Motor pattern switching in the heartbeat pattern generator of the medicinal leech: membrane properties and lack of synaptic interaction in switch interneurons.

The motor program for heartbeat in the medicinal leech is produced by a central pattern generator that regularly switches between two alternative coordination states. A pair of switch heart interneurons reciprocally alternate between rhythmically active and inactive states to effect these switches. During spontaneous switches in the activity state of switch interneurons, there was no correlation between the duration of a particular activity state and beat period, indicating that the timing networks for the switch cycle and the beat cycle are relatively independent.

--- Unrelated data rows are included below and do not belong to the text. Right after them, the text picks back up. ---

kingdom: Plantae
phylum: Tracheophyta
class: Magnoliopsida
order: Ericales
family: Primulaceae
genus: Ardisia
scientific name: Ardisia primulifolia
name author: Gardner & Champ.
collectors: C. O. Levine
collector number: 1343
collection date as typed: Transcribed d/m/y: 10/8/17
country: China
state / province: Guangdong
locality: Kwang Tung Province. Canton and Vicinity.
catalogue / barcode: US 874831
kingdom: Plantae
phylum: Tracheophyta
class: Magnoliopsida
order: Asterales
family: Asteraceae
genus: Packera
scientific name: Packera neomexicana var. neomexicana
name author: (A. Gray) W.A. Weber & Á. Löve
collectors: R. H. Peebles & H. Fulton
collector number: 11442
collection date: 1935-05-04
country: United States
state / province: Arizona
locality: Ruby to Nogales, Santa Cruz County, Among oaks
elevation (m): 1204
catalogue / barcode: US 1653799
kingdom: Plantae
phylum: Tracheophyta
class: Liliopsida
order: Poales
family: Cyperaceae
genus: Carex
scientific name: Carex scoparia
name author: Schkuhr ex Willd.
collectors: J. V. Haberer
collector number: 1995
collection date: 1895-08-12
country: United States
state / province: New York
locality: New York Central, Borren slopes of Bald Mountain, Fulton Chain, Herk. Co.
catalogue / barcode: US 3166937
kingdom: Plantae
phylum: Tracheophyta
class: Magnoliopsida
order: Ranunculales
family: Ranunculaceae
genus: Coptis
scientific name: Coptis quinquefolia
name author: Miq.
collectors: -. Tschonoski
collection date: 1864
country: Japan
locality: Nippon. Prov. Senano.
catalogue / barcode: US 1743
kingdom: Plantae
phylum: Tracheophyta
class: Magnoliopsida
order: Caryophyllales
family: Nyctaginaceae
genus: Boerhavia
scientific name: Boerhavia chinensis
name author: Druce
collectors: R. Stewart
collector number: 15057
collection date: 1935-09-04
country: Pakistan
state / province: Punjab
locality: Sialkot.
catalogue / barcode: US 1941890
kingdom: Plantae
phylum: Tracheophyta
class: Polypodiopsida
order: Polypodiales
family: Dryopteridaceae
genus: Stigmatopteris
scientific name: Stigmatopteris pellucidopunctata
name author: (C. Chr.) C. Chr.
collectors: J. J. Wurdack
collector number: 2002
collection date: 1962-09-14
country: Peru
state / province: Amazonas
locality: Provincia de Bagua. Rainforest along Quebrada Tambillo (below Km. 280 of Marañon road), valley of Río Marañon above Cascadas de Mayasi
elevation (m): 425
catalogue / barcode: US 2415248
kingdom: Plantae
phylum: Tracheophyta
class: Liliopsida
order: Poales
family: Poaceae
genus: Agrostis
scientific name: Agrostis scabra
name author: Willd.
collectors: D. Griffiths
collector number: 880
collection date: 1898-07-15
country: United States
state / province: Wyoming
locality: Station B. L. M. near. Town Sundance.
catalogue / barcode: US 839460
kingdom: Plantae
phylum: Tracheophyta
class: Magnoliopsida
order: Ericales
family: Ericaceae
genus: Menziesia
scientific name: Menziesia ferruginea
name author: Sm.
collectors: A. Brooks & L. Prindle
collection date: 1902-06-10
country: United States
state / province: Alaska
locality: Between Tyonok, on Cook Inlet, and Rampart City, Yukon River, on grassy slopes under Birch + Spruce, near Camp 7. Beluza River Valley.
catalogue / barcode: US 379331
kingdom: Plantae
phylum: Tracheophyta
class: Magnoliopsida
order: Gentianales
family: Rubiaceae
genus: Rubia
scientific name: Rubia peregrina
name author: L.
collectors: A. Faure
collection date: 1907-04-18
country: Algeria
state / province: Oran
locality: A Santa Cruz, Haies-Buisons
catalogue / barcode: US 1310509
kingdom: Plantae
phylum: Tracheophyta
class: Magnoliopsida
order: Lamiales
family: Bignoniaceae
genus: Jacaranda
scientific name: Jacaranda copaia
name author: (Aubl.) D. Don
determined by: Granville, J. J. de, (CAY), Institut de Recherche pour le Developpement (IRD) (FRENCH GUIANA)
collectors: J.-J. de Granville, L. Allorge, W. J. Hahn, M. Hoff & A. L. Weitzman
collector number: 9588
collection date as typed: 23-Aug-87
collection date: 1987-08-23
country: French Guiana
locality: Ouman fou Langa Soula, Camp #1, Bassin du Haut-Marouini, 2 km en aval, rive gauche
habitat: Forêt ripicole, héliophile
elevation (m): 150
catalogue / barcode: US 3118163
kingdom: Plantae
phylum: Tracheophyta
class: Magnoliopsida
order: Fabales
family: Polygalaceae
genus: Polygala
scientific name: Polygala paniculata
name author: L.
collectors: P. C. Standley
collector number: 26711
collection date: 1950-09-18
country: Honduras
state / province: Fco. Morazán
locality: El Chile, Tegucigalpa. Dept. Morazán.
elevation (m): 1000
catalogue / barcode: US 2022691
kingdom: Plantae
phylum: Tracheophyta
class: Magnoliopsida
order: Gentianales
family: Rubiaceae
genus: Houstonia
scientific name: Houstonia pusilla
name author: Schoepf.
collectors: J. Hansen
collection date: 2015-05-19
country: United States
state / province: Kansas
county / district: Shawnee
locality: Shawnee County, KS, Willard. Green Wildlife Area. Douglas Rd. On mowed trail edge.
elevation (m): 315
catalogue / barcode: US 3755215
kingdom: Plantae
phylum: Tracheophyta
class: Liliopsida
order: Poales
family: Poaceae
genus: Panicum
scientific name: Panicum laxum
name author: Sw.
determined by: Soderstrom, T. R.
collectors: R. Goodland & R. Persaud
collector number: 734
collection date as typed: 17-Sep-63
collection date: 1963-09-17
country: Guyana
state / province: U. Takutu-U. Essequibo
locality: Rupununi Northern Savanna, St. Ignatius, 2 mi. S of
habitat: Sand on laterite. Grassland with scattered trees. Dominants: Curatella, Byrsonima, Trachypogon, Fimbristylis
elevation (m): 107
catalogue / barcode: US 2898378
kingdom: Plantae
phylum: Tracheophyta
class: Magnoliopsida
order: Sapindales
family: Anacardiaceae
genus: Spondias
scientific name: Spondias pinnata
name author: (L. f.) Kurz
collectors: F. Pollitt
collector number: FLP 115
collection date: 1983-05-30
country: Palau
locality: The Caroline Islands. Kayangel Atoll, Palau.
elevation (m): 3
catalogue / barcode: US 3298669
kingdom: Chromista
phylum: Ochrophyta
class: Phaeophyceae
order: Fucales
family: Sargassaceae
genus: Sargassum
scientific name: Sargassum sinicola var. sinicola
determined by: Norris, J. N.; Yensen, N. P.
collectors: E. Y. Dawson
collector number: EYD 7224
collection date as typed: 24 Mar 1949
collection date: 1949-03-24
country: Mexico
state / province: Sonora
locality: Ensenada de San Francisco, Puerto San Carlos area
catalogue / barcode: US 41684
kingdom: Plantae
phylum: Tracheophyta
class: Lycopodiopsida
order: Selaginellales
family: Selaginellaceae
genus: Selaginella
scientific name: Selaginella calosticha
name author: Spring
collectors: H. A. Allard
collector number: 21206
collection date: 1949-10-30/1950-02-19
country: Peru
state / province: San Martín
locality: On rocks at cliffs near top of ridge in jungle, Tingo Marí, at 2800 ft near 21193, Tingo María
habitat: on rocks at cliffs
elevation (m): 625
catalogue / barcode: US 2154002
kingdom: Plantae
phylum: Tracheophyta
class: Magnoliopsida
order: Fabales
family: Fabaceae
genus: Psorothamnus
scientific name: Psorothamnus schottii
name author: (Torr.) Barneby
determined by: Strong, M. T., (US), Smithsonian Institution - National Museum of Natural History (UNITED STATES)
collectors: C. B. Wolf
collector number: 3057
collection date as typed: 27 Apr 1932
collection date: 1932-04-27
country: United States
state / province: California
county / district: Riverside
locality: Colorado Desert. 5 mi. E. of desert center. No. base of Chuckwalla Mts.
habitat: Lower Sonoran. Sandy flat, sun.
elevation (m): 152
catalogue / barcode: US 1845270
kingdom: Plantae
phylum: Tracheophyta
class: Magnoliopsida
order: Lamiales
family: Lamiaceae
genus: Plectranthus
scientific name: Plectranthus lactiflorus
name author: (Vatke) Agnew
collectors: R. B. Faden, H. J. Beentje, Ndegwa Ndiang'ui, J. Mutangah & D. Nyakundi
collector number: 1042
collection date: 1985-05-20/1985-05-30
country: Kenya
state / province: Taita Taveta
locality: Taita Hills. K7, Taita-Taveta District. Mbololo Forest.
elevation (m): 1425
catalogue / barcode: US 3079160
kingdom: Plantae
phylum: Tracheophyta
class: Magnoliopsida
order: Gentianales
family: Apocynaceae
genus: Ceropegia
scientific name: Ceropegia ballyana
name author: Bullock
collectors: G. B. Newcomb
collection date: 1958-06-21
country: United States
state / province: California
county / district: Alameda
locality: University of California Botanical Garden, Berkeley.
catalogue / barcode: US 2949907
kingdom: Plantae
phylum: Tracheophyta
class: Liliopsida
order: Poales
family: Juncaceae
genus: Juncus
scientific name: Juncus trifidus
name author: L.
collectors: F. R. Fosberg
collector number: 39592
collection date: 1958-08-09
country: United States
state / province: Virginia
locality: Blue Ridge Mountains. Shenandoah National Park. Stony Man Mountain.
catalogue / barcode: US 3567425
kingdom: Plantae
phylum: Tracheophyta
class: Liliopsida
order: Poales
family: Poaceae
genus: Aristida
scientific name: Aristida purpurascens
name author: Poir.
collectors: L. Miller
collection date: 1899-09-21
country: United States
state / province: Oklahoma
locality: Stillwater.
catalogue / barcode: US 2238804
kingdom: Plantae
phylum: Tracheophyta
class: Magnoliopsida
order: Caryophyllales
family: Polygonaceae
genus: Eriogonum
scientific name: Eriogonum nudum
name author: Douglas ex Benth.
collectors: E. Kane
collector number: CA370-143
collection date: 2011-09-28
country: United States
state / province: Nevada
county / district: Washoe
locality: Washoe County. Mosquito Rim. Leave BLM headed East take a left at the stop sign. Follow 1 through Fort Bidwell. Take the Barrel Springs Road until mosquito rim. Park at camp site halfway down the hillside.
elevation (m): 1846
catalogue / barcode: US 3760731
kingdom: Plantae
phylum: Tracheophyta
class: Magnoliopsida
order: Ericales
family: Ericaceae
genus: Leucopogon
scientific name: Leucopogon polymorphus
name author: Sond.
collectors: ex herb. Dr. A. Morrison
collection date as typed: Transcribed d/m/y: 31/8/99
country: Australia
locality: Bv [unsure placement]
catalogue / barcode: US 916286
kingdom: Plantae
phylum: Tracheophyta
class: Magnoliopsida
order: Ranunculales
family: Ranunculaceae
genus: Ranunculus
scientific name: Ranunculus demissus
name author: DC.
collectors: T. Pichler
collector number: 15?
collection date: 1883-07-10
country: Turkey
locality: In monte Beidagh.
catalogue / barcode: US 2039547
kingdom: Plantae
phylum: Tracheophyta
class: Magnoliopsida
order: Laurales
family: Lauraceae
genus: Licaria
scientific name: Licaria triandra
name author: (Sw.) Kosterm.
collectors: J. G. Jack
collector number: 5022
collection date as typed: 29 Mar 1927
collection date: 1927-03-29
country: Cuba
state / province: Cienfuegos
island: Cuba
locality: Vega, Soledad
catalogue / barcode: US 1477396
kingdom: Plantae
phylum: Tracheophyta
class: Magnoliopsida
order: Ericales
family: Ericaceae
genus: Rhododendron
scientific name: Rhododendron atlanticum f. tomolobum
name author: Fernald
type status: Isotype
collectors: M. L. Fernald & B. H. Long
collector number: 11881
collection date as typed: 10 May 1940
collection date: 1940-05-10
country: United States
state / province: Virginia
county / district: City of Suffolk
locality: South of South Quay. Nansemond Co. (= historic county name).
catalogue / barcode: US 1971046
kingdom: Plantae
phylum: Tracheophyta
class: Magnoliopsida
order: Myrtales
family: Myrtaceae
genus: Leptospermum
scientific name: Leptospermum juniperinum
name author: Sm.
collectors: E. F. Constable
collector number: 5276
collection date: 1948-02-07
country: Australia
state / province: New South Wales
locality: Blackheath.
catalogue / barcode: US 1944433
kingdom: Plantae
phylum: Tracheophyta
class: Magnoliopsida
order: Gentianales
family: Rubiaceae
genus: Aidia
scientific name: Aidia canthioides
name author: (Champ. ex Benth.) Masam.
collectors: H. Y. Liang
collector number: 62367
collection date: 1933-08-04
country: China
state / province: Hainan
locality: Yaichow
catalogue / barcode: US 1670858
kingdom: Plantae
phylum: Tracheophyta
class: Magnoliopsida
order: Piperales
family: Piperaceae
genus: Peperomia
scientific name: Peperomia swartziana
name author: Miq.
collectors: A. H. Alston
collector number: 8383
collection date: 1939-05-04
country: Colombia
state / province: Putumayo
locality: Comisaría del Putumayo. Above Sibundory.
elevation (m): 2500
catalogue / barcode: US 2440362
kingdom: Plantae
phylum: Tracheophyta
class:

Simultaneous recordings from two switch heart interneurons showed that a perturbation in the electrical activity of one does not influence switching of the other and that there is no synaptic interaction between them. Using voltage clamp, we characterized an L-like Ca2+ current (measured as Ba2+ currents), inactivating and non-inactivating K+ currents, a persistent Na+ current, and a hyperpolarization-activated inward current in switch interneurons. Dynamic clamp experiments show that "subtraction" of an artificial switch leak conductance (described previously by Gramoll et al. 1994) from a switch interneuron when it is in the inactive state causes it to display activity associated with the active state. We discuss how the switch leak conductance may interact with the intrinsic currents of switch interneurons to control their activity state.